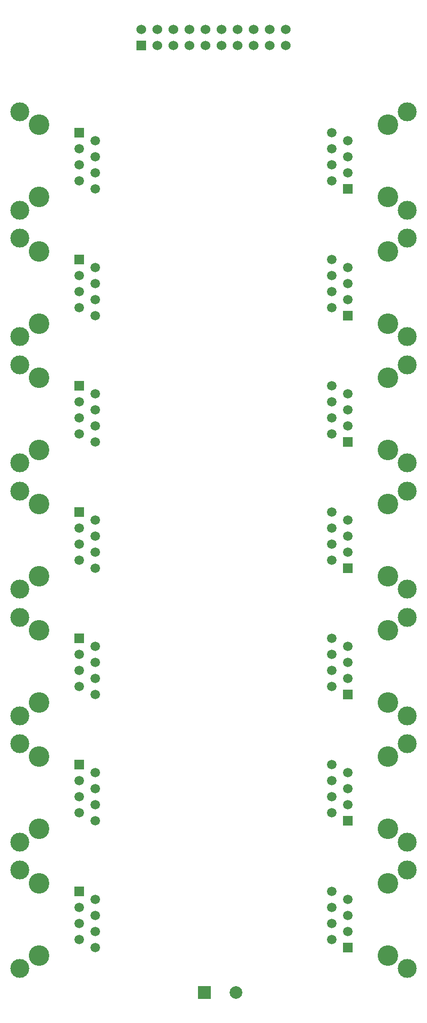
<source format=gbr>
%TF.GenerationSoftware,KiCad,Pcbnew,7.0.2-6a45011f42~172~ubuntu22.04.1*%
%TF.CreationDate,2023-07-12T14:23:41-05:00*%
%TF.ProjectId,EncoderHub,456e636f-6465-4724-9875-622e6b696361,rev?*%
%TF.SameCoordinates,Original*%
%TF.FileFunction,Soldermask,Bot*%
%TF.FilePolarity,Negative*%
%FSLAX46Y46*%
G04 Gerber Fmt 4.6, Leading zero omitted, Abs format (unit mm)*
G04 Created by KiCad (PCBNEW 7.0.2-6a45011f42~172~ubuntu22.04.1) date 2023-07-12 14:23:41*
%MOMM*%
%LPD*%
G01*
G04 APERTURE LIST*
%ADD10C,3.250000*%
%ADD11R,1.500000X1.500000*%
%ADD12C,1.500000*%
%ADD13C,3.000000*%
%ADD14R,1.530000X1.530000*%
%ADD15C,1.530000*%
%ADD16R,2.000000X2.000000*%
%ADD17C,2.000000*%
G04 APERTURE END LIST*
D10*
%TO.C,J15*%
X118890000Y-170160000D03*
X118890000Y-158730000D03*
D11*
X112540000Y-168890000D03*
D12*
X110000000Y-167620000D03*
X112540000Y-166350000D03*
X110000000Y-165080000D03*
X112540000Y-163810000D03*
X110000000Y-162540000D03*
X112540000Y-161270000D03*
X110000000Y-160000000D03*
D13*
X121940000Y-172215000D03*
X121940000Y-156675000D03*
%TD*%
D10*
%TO.C,J2*%
X63650000Y-38730000D03*
X63650000Y-50160000D03*
D11*
X70000000Y-40000000D03*
D12*
X72540000Y-41270000D03*
X70000000Y-42540000D03*
X72540000Y-43810000D03*
X70000000Y-45080000D03*
X72540000Y-46350000D03*
X70000000Y-47620000D03*
X72540000Y-48890000D03*
D13*
X60600000Y-36675000D03*
X60600000Y-52215000D03*
%TD*%
D10*
%TO.C,J7*%
X63650000Y-138730000D03*
X63650000Y-150160000D03*
D11*
X70000000Y-140000000D03*
D12*
X72540000Y-141270000D03*
X70000000Y-142540000D03*
X72540000Y-143810000D03*
X70000000Y-145080000D03*
X72540000Y-146350000D03*
X70000000Y-147620000D03*
X72540000Y-148890000D03*
D13*
X60600000Y-136675000D03*
X60600000Y-152215000D03*
%TD*%
D10*
%TO.C,J12*%
X118890000Y-50160000D03*
X118890000Y-38730000D03*
D11*
X112540000Y-48890000D03*
D12*
X110000000Y-47620000D03*
X112540000Y-46350000D03*
X110000000Y-45080000D03*
X112540000Y-43810000D03*
X110000000Y-42540000D03*
X112540000Y-41270000D03*
X110000000Y-40000000D03*
D13*
X121940000Y-52215000D03*
X121940000Y-36675000D03*
%TD*%
D10*
%TO.C,J13*%
X118890000Y-70160000D03*
X118890000Y-58730000D03*
D11*
X112540000Y-68890000D03*
D12*
X110000000Y-67620000D03*
X112540000Y-66350000D03*
X110000000Y-65080000D03*
X112540000Y-63810000D03*
X110000000Y-62540000D03*
X112540000Y-61270000D03*
X110000000Y-60000000D03*
D13*
X121940000Y-72215000D03*
X121940000Y-56675000D03*
%TD*%
D10*
%TO.C,J4*%
X63650000Y-78730000D03*
X63650000Y-90160000D03*
D11*
X70000000Y-80000000D03*
D12*
X72540000Y-81270000D03*
X70000000Y-82540000D03*
X72540000Y-83810000D03*
X70000000Y-85080000D03*
X72540000Y-86350000D03*
X70000000Y-87620000D03*
X72540000Y-88890000D03*
D13*
X60600000Y-76675000D03*
X60600000Y-92215000D03*
%TD*%
D10*
%TO.C,J6*%
X63650000Y-118730000D03*
X63650000Y-130160000D03*
D11*
X70000000Y-120000000D03*
D12*
X72540000Y-121270000D03*
X70000000Y-122540000D03*
X72540000Y-123810000D03*
X70000000Y-125080000D03*
X72540000Y-126350000D03*
X70000000Y-127620000D03*
X72540000Y-128890000D03*
D13*
X60600000Y-116675000D03*
X60600000Y-132215000D03*
%TD*%
D10*
%TO.C,J9*%
X118890000Y-110160000D03*
X118890000Y-98730000D03*
D11*
X112540000Y-108890000D03*
D12*
X110000000Y-107620000D03*
X112540000Y-106350000D03*
X110000000Y-105080000D03*
X112540000Y-103810000D03*
X110000000Y-102540000D03*
X112540000Y-101270000D03*
X110000000Y-100000000D03*
D13*
X121940000Y-112215000D03*
X121940000Y-96675000D03*
%TD*%
D10*
%TO.C,J5*%
X63650000Y-98730000D03*
X63650000Y-110160000D03*
D11*
X70000000Y-100000000D03*
D12*
X72540000Y-101270000D03*
X70000000Y-102540000D03*
X72540000Y-103810000D03*
X70000000Y-105080000D03*
X72540000Y-106350000D03*
X70000000Y-107620000D03*
X72540000Y-108890000D03*
D13*
X60600000Y-96675000D03*
X60600000Y-112215000D03*
%TD*%
D10*
%TO.C,J14*%
X118890000Y-90160000D03*
X118890000Y-78730000D03*
D11*
X112540000Y-88890000D03*
D12*
X110000000Y-87620000D03*
X112540000Y-86350000D03*
X110000000Y-85080000D03*
X112540000Y-83810000D03*
X110000000Y-82540000D03*
X112540000Y-81270000D03*
X110000000Y-80000000D03*
D13*
X121940000Y-92215000D03*
X121940000Y-76675000D03*
%TD*%
D14*
%TO.C,J1*%
X79840000Y-26140000D03*
D15*
X79840000Y-23600000D03*
X82380000Y-26140000D03*
X82380000Y-23600000D03*
X84920000Y-26140000D03*
X84920000Y-23600000D03*
X87460000Y-26140000D03*
X87460000Y-23600000D03*
X90000000Y-26140000D03*
X90000000Y-23600000D03*
X92540000Y-26140000D03*
X92540000Y-23600000D03*
X95080000Y-26140000D03*
X95080000Y-23600000D03*
X97620000Y-26140000D03*
X97620000Y-23600000D03*
X100160000Y-26140000D03*
X100160000Y-23600000D03*
X102700000Y-26140000D03*
X102700000Y-23600000D03*
%TD*%
D10*
%TO.C,J3*%
X63650000Y-58730000D03*
X63650000Y-70160000D03*
D11*
X70000000Y-60000000D03*
D12*
X72540000Y-61270000D03*
X70000000Y-62540000D03*
X72540000Y-63810000D03*
X70000000Y-65080000D03*
X72540000Y-66350000D03*
X70000000Y-67620000D03*
X72540000Y-68890000D03*
D13*
X60600000Y-56675000D03*
X60600000Y-72215000D03*
%TD*%
D10*
%TO.C,J10*%
X118890000Y-130160000D03*
X118890000Y-118730000D03*
D11*
X112540000Y-128890000D03*
D12*
X110000000Y-127620000D03*
X112540000Y-126350000D03*
X110000000Y-125080000D03*
X112540000Y-123810000D03*
X110000000Y-122540000D03*
X112540000Y-121270000D03*
X110000000Y-120000000D03*
D13*
X121940000Y-132215000D03*
X121940000Y-116675000D03*
%TD*%
D16*
%TO.C,C1*%
X89832323Y-176000000D03*
D17*
X94832323Y-176000000D03*
%TD*%
D10*
%TO.C,J11*%
X118890000Y-150160000D03*
X118890000Y-138730000D03*
D11*
X112540000Y-148890000D03*
D12*
X110000000Y-147620000D03*
X112540000Y-146350000D03*
X110000000Y-145080000D03*
X112540000Y-143810000D03*
X110000000Y-142540000D03*
X112540000Y-141270000D03*
X110000000Y-140000000D03*
D13*
X121940000Y-152215000D03*
X121940000Y-136675000D03*
%TD*%
D10*
%TO.C,J8*%
X63650000Y-158730000D03*
X63650000Y-170160000D03*
D11*
X70000000Y-160000000D03*
D12*
X72540000Y-161270000D03*
X70000000Y-162540000D03*
X72540000Y-163810000D03*
X70000000Y-165080000D03*
X72540000Y-166350000D03*
X70000000Y-167620000D03*
X72540000Y-168890000D03*
D13*
X60600000Y-156675000D03*
X60600000Y-172215000D03*
%TD*%
M02*

</source>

────

TASK DESCRIPTION.
Check each line above for "format" and return the ones that have it.

RESULT FOR THIS EXERCISE.
<source format=gbr>
G04 Gerber Fmt 4.6, Leading zero omitted, Abs format (unit mm)*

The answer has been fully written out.